Betsy Was a Junior by Maud Hart Lovelace

Betsy Was a JuniorInformation

Goodreads: Betsy Was a Junior
Series: Betsy-Tacy #7
Source: Library
Published: 1947


Betsy’s older sister Julia is off to college and her new experiences quickly provide Deep Valley with a new source of entertainment–Betsy and her friends are starting a sorority!  Though the Crowd thinks the new group fun, other students at the high school feel excluded.  Will junior year by Betsy’s best one yet or will the sorority ruin everything?


I have waited a long time for the Betsy-Tacy books to draw me in, following Betsy Ray from the age of five when all she did was eat her supper on a bench outside through her first two years of high school when she spent most of her time flirting.  Now, however, with the seventh book in the series, I can finally say that all the reading was worth it.  In Betsy Was a Junior, our titular heroine finally focuses on her friends and has exciting new experiences that help her grow as a character.

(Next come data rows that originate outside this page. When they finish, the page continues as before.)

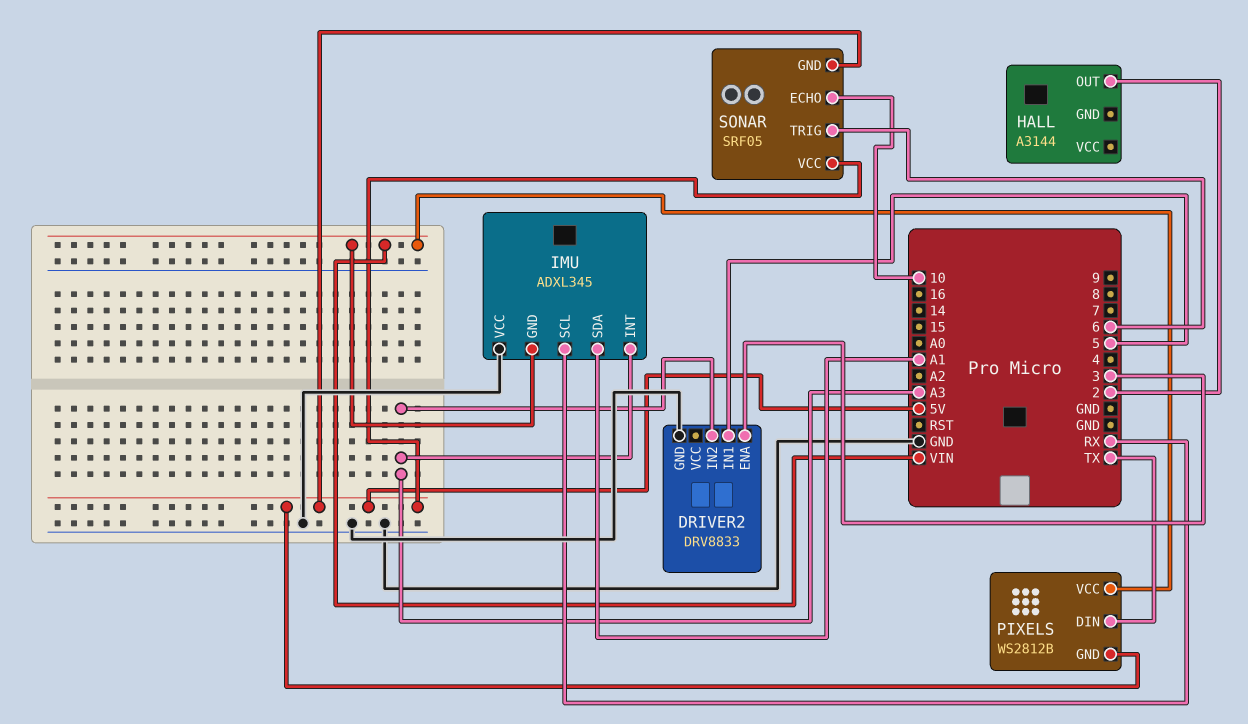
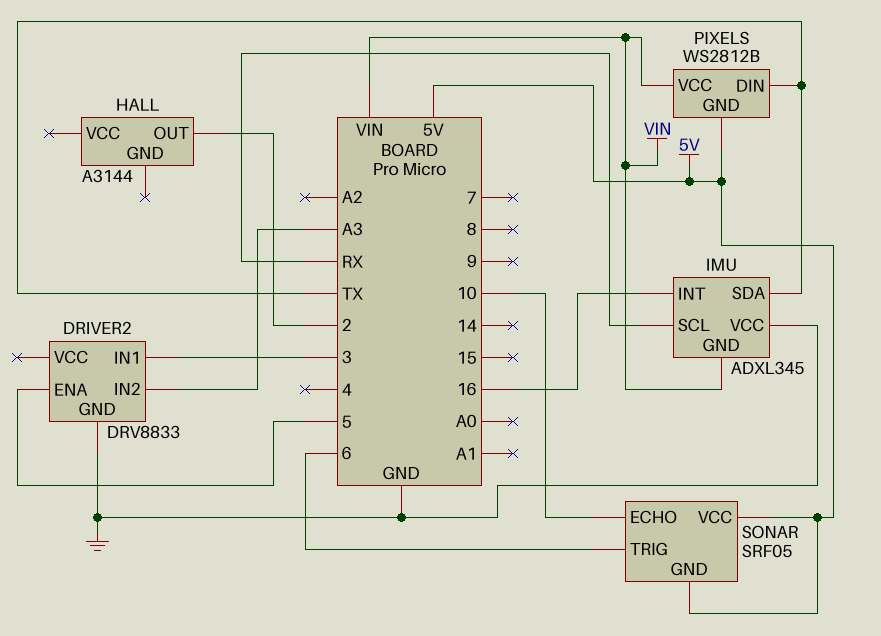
DRIVER2 pin ENA: 3 -> 5
DRIVER2 pin IN1: 5 -> 3
IMU pin INT: A3 -> 16
IMU pin SDA: A1 -> TX

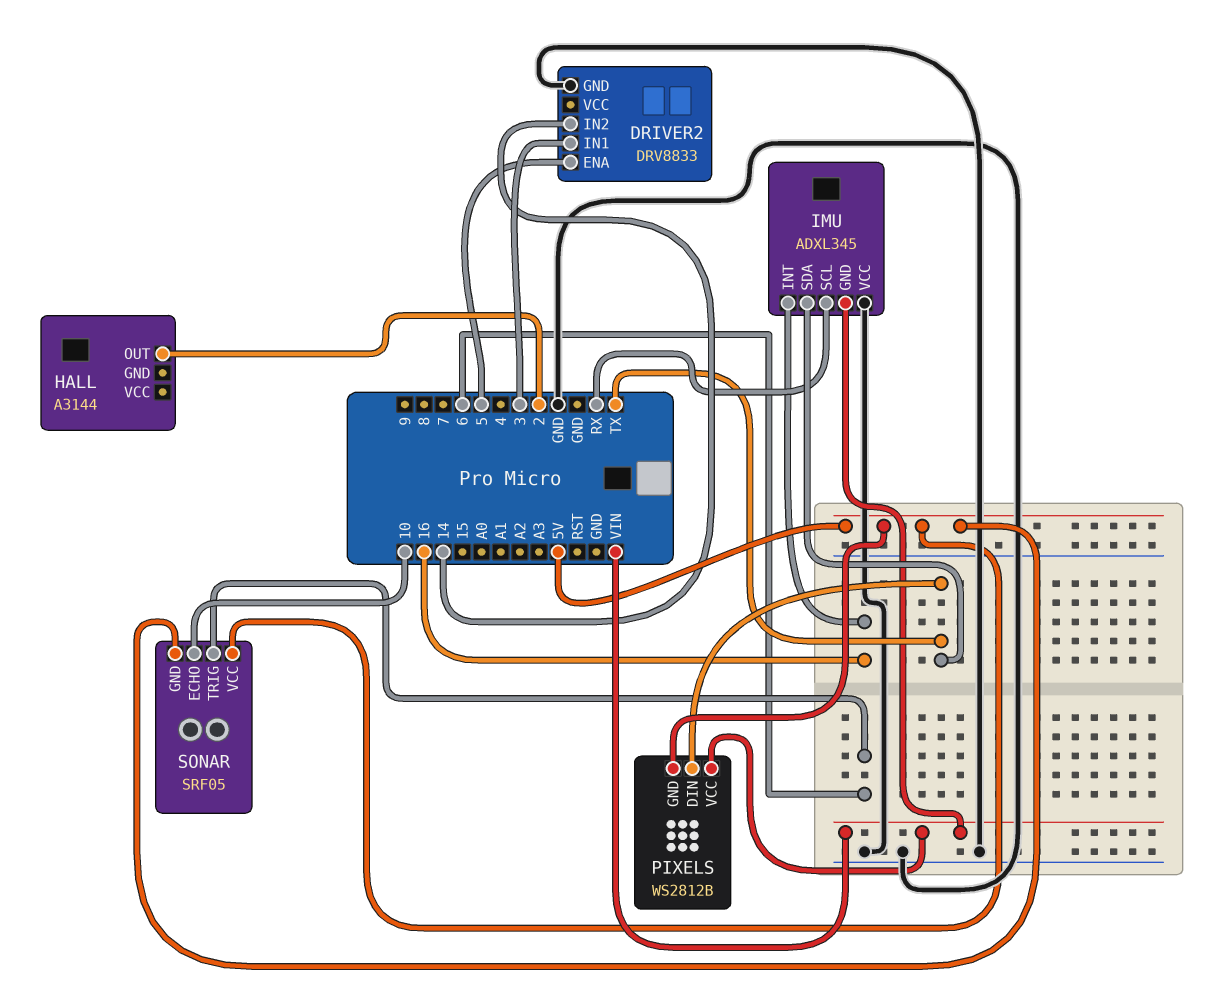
DRIVER2 pin IN2: A3 -> 14

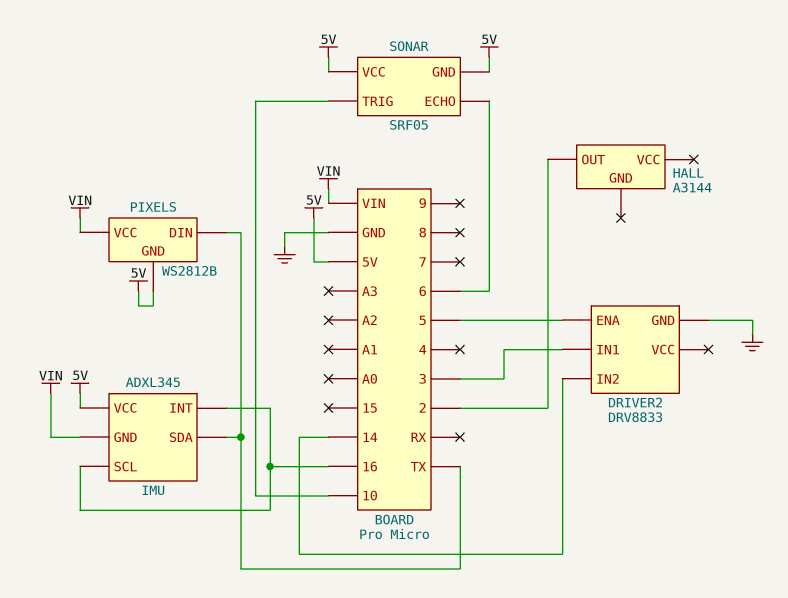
IMU pin SCL: RX -> 16
IMU pin VCC: GND -> 5V
SONAR pin ECHO: 10 -> 6
SONAR pin TRIG: 6 -> 10

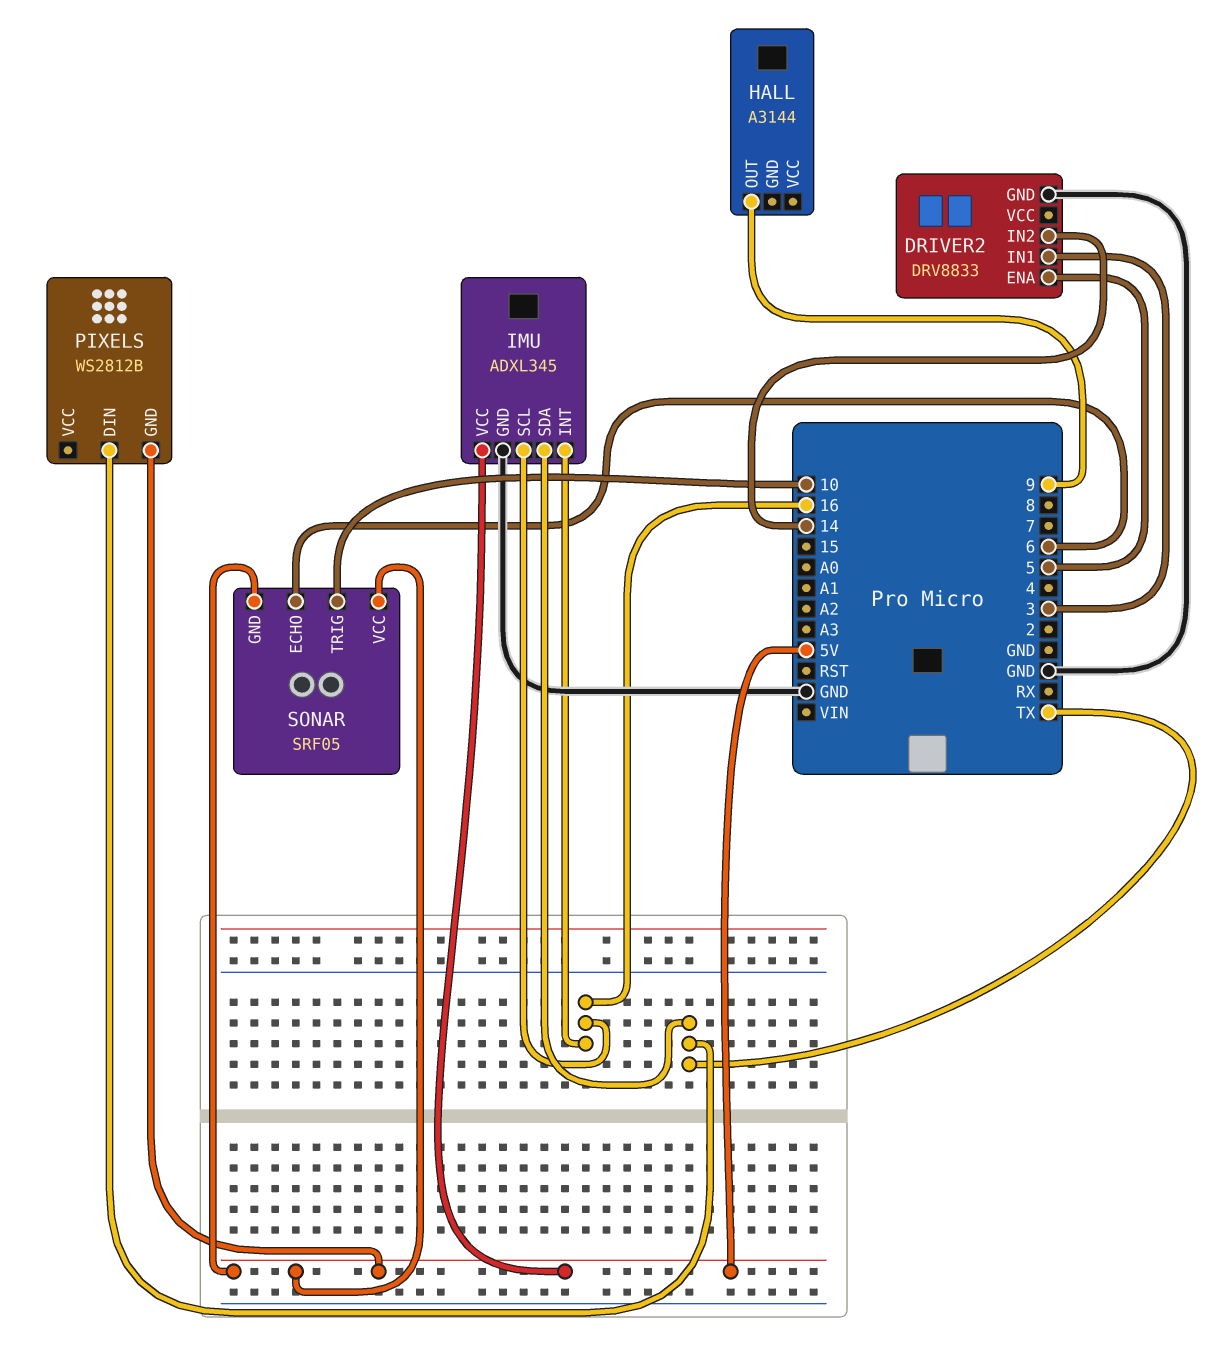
HALL pin OUT: 2 -> 9
IMU pin GND: VIN -> GND
PIXELS pin VCC: VIN -> none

I do not want to imply that previous books were completely dull or featured little character development.  In Heaven to Betsy, for example, Betsy and her sister consider joining a different church from their parents.  In Betsy in Spite of Herself, Betsy learns that she loves writing even more than she loves boys.  However, the books really seemed to highlight Betsy’s flings over other plot elements and that disappointed me somewhat.  The books are part of the Betsy-Tacy series, after all, and I hoped to see more of the lovely friendships Betsy had developed with both Tacy and Tib.  Betsy Was a Junior finally prioritizes Betsy’s female friendships over her dating “conquests”.

And what a plot we get now that Betsy is hanging out with her girls!  I felt little connection with young Betsy (ages five through twelve, which correspond to the first four books) because Betsy never seemed to get into trouble even when she did something wrong.  But, really, little went wrong in the first place.  The stories may be based on Lovelace’s idyllic childhood, but I thought the narrative could have used a little artistic license to spice things up.  Now, at seventeen, Betsy is finally getting into trouble–not because she is a bad person, but because she is sometimes careless or sometimes just because other people do get hurt or jealous and lash out.  The people in this town finally seem like, well, people.

I still think the previous high school books could have used a little more moments of female friendship (though Julia, as the kind older sister, really does get to shine now that she and Betsy have matured), but at least now I can look back at them more fondly, as representing part of Betsy’s somewhat thoughtless youth.  Betsy has made no sudden transformation into a saint–be assured of that!  But she is growing and it is now fun to look back on the character arc she is beginning to complete.  The next book, Betsy and Joe, hopefully will not only get our Betsy together with the man she’s wanted all along, but also help Betsy establish for herself the kind of person she really wants to be.